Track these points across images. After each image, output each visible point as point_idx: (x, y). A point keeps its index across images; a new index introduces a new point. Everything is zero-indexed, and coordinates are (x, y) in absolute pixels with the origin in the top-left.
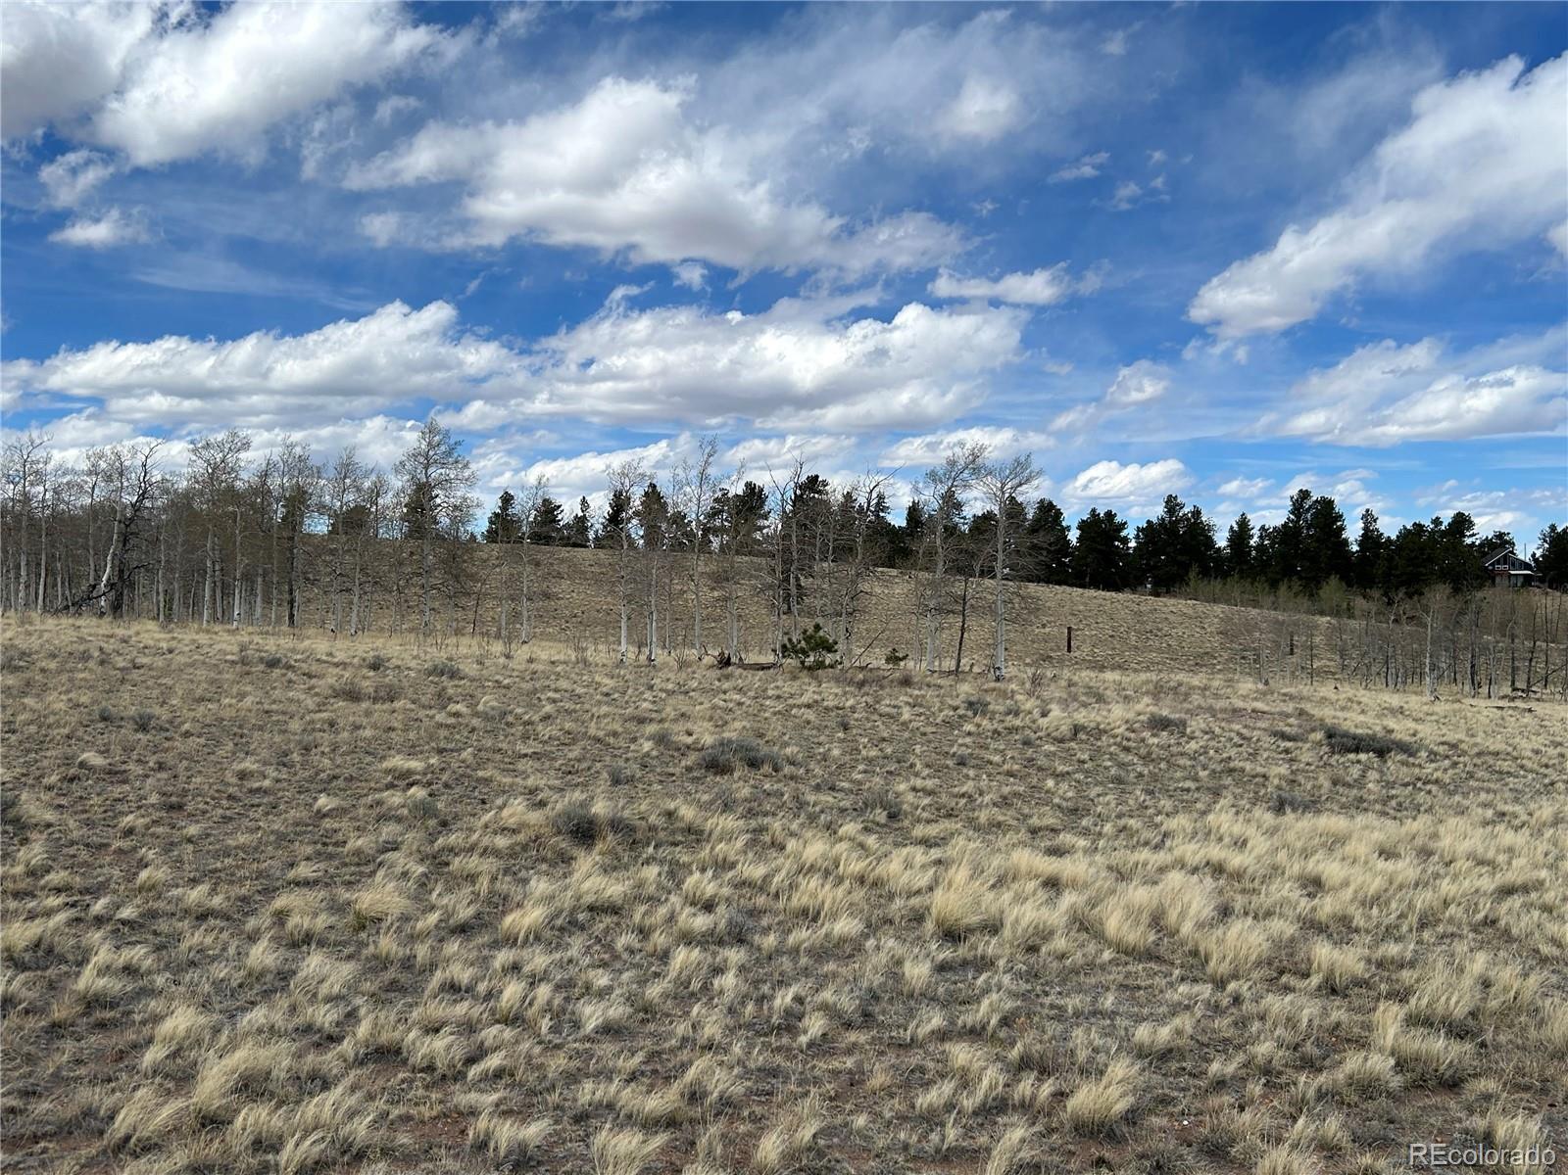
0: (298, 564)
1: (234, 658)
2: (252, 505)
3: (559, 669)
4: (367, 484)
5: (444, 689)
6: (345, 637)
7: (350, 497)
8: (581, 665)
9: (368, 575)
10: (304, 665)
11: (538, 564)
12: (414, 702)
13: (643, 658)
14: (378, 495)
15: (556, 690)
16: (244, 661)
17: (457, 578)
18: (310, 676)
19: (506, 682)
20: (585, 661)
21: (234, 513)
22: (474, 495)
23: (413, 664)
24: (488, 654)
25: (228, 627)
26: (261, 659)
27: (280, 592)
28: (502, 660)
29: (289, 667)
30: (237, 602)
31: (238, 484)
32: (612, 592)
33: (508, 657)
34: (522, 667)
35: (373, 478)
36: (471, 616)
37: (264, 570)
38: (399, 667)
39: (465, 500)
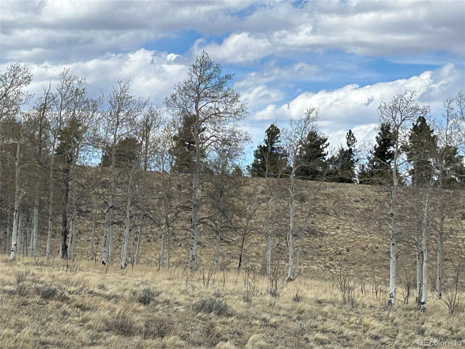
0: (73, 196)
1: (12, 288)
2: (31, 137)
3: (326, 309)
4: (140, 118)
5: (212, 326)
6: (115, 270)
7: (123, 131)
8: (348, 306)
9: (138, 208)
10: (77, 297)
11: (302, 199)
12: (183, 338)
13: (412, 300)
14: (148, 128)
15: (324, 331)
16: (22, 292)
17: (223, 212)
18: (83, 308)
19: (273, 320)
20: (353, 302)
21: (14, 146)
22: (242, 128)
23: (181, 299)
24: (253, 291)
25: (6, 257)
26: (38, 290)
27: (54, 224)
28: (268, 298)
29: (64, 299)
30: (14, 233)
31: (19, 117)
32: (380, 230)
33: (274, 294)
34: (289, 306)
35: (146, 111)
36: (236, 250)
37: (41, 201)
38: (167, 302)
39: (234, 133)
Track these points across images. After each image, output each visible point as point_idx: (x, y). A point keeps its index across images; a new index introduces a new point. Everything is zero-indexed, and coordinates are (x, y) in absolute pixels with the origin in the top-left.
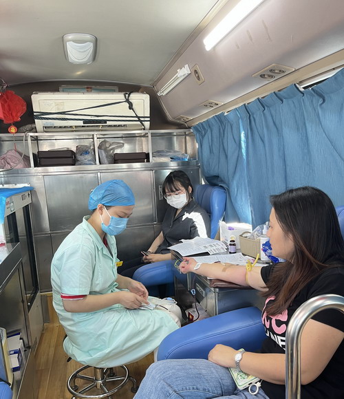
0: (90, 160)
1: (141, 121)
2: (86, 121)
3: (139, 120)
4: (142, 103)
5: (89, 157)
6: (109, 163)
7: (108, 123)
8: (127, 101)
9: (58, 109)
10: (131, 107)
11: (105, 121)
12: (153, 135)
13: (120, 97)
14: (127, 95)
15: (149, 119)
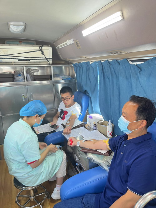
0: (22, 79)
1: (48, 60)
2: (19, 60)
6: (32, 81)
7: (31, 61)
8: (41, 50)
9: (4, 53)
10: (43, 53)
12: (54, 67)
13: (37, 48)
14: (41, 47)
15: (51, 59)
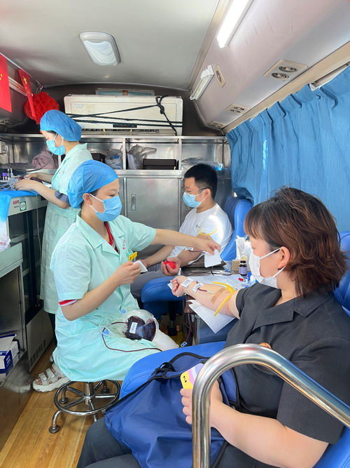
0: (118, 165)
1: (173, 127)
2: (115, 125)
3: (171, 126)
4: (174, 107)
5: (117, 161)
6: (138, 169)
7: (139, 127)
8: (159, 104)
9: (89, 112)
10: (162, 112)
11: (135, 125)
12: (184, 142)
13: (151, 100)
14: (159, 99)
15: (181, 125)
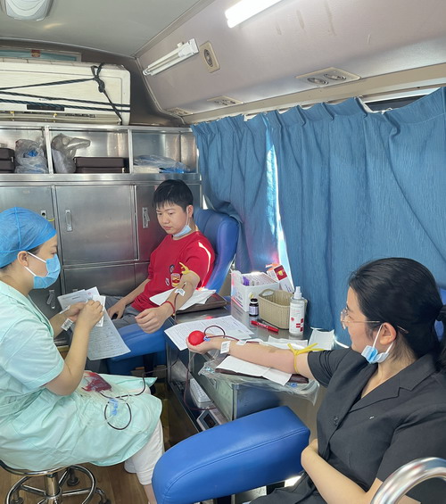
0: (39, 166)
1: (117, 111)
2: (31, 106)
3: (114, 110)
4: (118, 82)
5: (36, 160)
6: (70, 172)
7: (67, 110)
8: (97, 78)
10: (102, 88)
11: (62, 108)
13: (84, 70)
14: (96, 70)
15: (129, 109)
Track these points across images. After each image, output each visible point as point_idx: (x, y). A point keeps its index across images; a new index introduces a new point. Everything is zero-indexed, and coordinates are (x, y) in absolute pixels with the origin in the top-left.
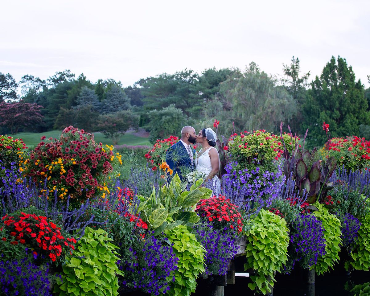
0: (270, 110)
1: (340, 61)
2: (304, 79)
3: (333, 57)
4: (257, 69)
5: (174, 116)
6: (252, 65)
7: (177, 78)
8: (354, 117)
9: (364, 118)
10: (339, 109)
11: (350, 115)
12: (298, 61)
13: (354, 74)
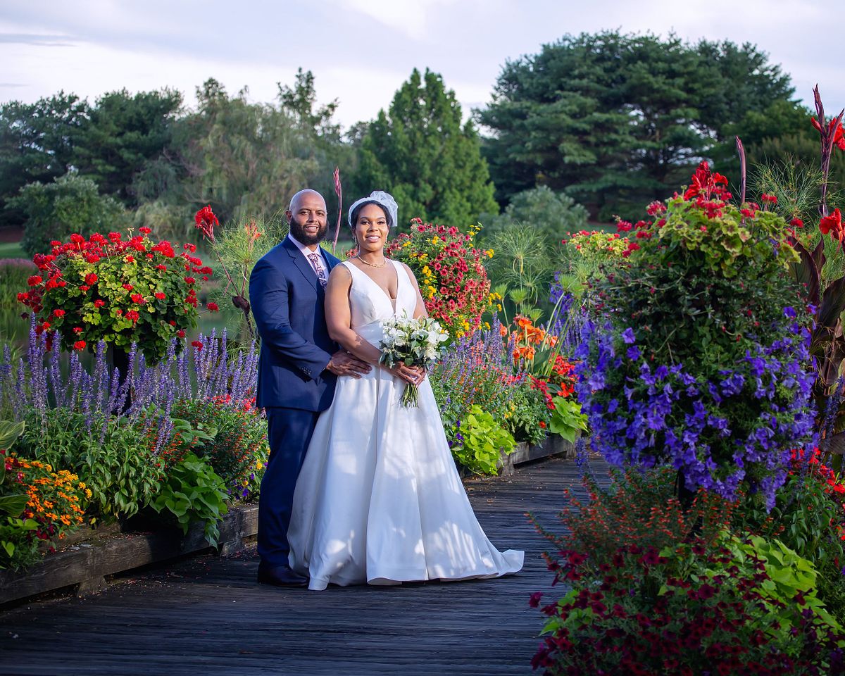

The task:
Switch "absolute pixels" to "image pixels" throughout the entries above, and write them out again with nothing else changed and the pictures left out.

Response to this task:
Track these points across images. After each image, output each visible point as point_idx: (x, y). A point keeps its index across images; a new index introduces a new point. Everything is zero-indexed, and coordinates are (x, y) in image pixels with the origin in the top-left.
0: (298, 564)
1: (234, 658)
2: (252, 505)
3: (559, 669)
4: (367, 484)
5: (444, 689)
6: (345, 637)
7: (350, 497)
8: (581, 665)
9: (368, 575)
10: (304, 665)
11: (538, 564)
12: (414, 702)
13: (643, 658)
14: (378, 495)
15: (556, 690)
16: (244, 661)
17: (457, 578)
18: (310, 676)
19: (506, 682)
20: (585, 661)
21: (234, 513)
22: (474, 495)
23: (413, 664)
24: (488, 654)
25: (228, 627)
26: (261, 659)
27: (280, 592)
28: (502, 660)
29: (289, 667)
30: (237, 602)
31: (238, 484)
32: (612, 592)
33: (508, 657)
34: (522, 667)
35: (373, 478)
36: (471, 616)
37: (264, 570)
38: (399, 667)
39: (465, 500)
0: (73, 196)
1: (12, 288)
2: (31, 137)
3: (326, 309)
4: (140, 118)
5: (212, 326)
6: (115, 270)
7: (123, 131)
8: (348, 306)
9: (138, 208)
10: (77, 297)
11: (302, 199)
12: (183, 338)
13: (412, 300)
14: (148, 128)
15: (324, 331)
16: (22, 292)
17: (223, 212)
18: (83, 308)
19: (273, 320)
20: (353, 302)
21: (14, 146)
22: (242, 128)
23: (181, 299)
24: (253, 291)
25: (6, 257)
26: (38, 290)
27: (54, 224)
28: (268, 298)
29: (64, 299)
30: (14, 233)
31: (19, 117)
32: (380, 230)
33: (274, 294)
34: (289, 306)
35: (146, 111)
36: (236, 250)
37: (41, 201)
38: (167, 302)
39: (234, 133)
Track these points across images. After each image, output each visible point as point_idx: (x, y). A point keeps its index across images; a new index introduces a new point. Everything is zero-indexed, and coordinates are (x, y) in image pixels with the origin in the top-left.
0: (90, 160)
1: (141, 121)
2: (86, 121)
3: (139, 120)
4: (142, 103)
5: (89, 157)
6: (109, 163)
7: (108, 123)
8: (127, 101)
9: (58, 109)
10: (131, 107)
11: (105, 121)
12: (153, 135)
13: (120, 97)
14: (127, 95)
15: (149, 119)
0: (22, 79)
1: (48, 60)
2: (19, 60)
6: (32, 81)
7: (31, 61)
8: (41, 50)
9: (4, 53)
10: (43, 53)
12: (54, 67)
13: (37, 48)
14: (41, 47)
15: (51, 59)
0: (118, 165)
1: (173, 127)
2: (115, 125)
3: (171, 126)
4: (174, 107)
5: (117, 161)
6: (138, 169)
7: (139, 127)
8: (159, 104)
9: (89, 112)
10: (162, 112)
11: (135, 125)
12: (184, 142)
13: (151, 100)
14: (159, 99)
15: (181, 125)
0: (39, 166)
1: (117, 111)
2: (31, 106)
3: (114, 110)
4: (118, 82)
5: (36, 160)
6: (70, 172)
7: (67, 110)
8: (97, 78)
10: (102, 88)
11: (62, 108)
13: (84, 70)
14: (96, 70)
15: (129, 109)
Track these points across images. After each image, output each visible point as point_idx: (x, y). A point keeps its index across images; a new index introduces a new point. Everything is zero-indexed, and coordinates are (x, y) in image pixels with the origin in the top-left.
0: (270, 110)
1: (340, 61)
2: (304, 79)
3: (333, 57)
4: (257, 69)
5: (174, 116)
6: (252, 65)
7: (177, 78)
8: (354, 117)
9: (364, 118)
10: (339, 109)
11: (350, 115)
12: (298, 61)
13: (354, 74)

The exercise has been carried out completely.